§ **Stored items**

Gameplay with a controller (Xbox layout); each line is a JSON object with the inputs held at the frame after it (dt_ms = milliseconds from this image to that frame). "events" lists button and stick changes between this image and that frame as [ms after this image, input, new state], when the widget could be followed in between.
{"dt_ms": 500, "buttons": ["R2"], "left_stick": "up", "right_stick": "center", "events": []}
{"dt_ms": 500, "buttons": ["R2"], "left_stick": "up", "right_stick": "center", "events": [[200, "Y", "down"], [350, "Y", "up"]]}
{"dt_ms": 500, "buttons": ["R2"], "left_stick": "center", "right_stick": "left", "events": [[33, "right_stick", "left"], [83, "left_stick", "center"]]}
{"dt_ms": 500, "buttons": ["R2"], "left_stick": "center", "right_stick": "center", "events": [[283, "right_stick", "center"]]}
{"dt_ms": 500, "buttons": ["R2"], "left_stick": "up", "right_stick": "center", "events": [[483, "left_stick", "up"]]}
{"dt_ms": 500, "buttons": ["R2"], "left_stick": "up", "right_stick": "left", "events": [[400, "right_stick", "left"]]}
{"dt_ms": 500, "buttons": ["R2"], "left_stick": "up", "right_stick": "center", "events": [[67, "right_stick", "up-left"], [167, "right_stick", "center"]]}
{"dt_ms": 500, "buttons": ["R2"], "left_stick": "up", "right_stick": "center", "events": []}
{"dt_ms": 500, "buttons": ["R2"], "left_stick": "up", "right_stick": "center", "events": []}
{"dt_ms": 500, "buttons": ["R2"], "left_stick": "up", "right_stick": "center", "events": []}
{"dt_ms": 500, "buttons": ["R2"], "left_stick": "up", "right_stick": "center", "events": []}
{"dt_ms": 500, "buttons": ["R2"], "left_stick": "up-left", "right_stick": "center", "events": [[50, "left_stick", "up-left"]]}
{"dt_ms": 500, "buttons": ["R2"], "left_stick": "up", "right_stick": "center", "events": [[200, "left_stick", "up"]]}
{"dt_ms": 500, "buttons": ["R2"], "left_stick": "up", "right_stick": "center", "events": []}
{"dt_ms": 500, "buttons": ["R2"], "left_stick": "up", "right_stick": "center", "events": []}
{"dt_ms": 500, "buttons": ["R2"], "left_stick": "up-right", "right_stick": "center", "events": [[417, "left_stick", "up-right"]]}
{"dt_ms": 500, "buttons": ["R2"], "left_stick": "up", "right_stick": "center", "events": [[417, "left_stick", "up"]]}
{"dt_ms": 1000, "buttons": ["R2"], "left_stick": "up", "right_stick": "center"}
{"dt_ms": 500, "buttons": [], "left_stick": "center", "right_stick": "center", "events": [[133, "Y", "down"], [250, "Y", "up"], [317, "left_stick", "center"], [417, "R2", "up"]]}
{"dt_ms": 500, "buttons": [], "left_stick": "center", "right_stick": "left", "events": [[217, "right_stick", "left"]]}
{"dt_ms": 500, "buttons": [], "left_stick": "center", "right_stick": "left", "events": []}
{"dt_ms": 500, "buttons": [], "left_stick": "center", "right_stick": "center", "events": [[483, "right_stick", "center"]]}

§ **PROMPT**
Read through the data above. Report each line that has the word "down".

§ **TASK RESPONSE**
{"dt_ms": 500, "buttons": ["R2"], "left_stick": "up", "right_stick": "center", "events": [[200, "Y", "down"], [350, "Y", "up"]]}
{"dt_ms": 500, "buttons": [], "left_stick": "center", "right_stick": "center", "events": [[133, "Y", "down"], [250, "Y", "up"], [317, "left_stick", "center"], [417, "R2", "up"]]}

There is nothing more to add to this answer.